25. Current and previous remedies/medicines you are taking or took in the past?
-tenormin 50 mg once a day morning
-zestril 10 mg once a day morning
-triptizole 75 mg once a day night
-amyrl 1 tab a day morning
-glucophage 500 mg 2 time a day
-some midication for headach
26. Family Background
father hypertension
27. Educational Qualifications of the patient
primary 4 classes can read and write little
28. Nature of work, what do you do for living?
house wife
29. Desires, likes and dislikes for food
like : fruit , tea with milk and bread
dislike: anythings contain more oil and more chilly
30. Name of foods which increase your problem
- dont know
31. Mind-behavior, anger, irritability, hurry, impatient and so on.. How are you different from other persons, public speaking or not , you can describe all of the details about your behavior, love and affections.
irritability and depression
32. Aggravation (increases-time, season,)& Amelioration (Decreases)
some times it will come for 3 months and some time normal but currantly still severe from these problem and not change
33. Attached here your photographs of the affected area. (if required/optional)
34. Location of the disease
- all head,throat and ear and dry block nose
35. Side of the problem (Right or Left), (Upper or Lower part of body)
upper (head)
36. Color of the secretions/discharges e.g urine, stool, sputum, Saliva etc.
normal
abonoor last decade
Dear Abonoor,
Please start your mom on the following remedies asap.
1. Natrum Sulphuricum 6X, 4 tablets under tongue, 3 times a day, for 2 weeks.
2. Phosphoricum Acidum Q, 5 drops in a half glass of mineral water, during meals, For 1 week.
She must keep on taking the allopathic medicine.
A bundle of prayers for your mom's comfort and peace of mind.
Regards
Nawaz
Please start your mom on the following remedies asap.
1. Natrum Sulphuricum 6X, 4 tablets under tongue, 3 times a day, for 2 weeks.
2. Phosphoricum Acidum Q, 5 drops in a half glass of mineral water, during meals, For 1 week.
She must keep on taking the allopathic medicine.

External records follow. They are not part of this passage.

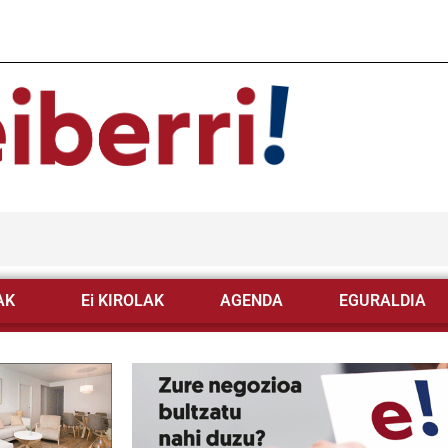
AK
Ei KIROLAK
AGENDA
EGURALDIA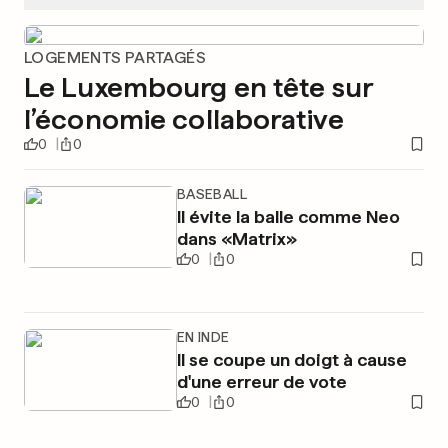
LOGEMENTS PARTAGÉS
Le Luxembourg en tête sur
l’économie collaborative
0
0
BASEBALL
Il évite la balle comme Neo
dans «Matrix»
0
0
EN INDE
Il se coupe un doigt à cause
d'une erreur de vote
0
0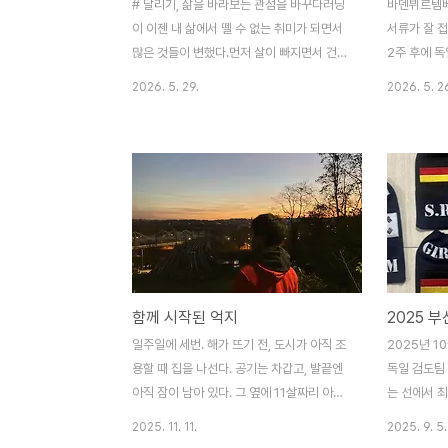
# 달리기, 삶을 바라보는 관점을 바꾸다러닝
바덴뷔르템베
이 이젠 내 삶에서 뗄 수 없는 취미가 되면서
서류가 잘 
많은 것들이 변했다.먼저 살이 빠지면서 건강
2주 후에 
이 좋아지기 시작했고, 체력도 자연스레 따라
다. 접수할 
2026. 5. 29.
2026. 5. 2
왔다. 체력이 좋아지니 매 순간을 더 적극적
했는데, 2
으로 살아가려는 의욕이 솟았고, 삶에 긍정적
등록할때까지
인 결과들이 하나둘 나타나기 시작했다. 자존
시 이의제기
감과 자신감도 한층 업그레이드되었다.내가
속하게 참 
못 가진 것에 집착하기보다 가진 것에 감사하
연회비 계산
는 마음이 생기면서, 어릴 때부터 어머니께서
처리 됩니다
말씀하셨던 "매사에 감사해라"라는 말을 비
으면, 이렇
로소 진심으로 이해하게 되었다. 삶을 바라보
건축사 협회
는 관점이 바뀐 것, 이 모든 게 러닝 덕분이었
높았어요. 저
함께 시작된 억지
2025 부산
다.# 당연한 것이 당연하지 않다어느 순간부
독일 건축사
터 문득 이런 생각이 들었다. '달리고 싶어도
일하시는 걸
일주일에 세번. 해가 뜨기 전, 도시가 아직 조
2025년 1
못 달리는 사람들이 있을 텐데, 내가 이렇게
버는 일일지
용할 때 집을 나선다. 공기는 차갑고, 발끝엔
독일 검도팀 
달리는 것이 과..
고, 또 다른 
아직 잠이 남아 있다. 그 옆에 11살짜리 아들
는 선에서 
이 선다. 표정만 봐도 안다. 오늘은 달리기보
다. 주전이든
2025. 11. 11.
2025. 9. 5.
다는 이불 속이 더 좋은 날이다.아들과 나는
틀이 주는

A bundle of prayers for your mom's comfort and peace of mind.
Regards
Nawaz
♡ nawazkhan last decade
thanks DR nawaz for your care, i will check if this remedies available in bahrain or not and when she start use it i will informe you
thanks again and i appreciate your help
abonoor
thanks again and i appreciate your help
abonoor
abonoor last decade
dr
Phosphoricum Acidum Q, 5 drops in a half glass of mineral water, during meals, For 1 week.
do you mean in each meal (during breakfast,lunch and dinner)) so 3 time ??
Phosphoricum Acidum Q, 5 drops in a half glass of mineral water, during meals, For 1 week.
do you mean in each meal (during breakfast,lunch and dinner)) so 3 time ??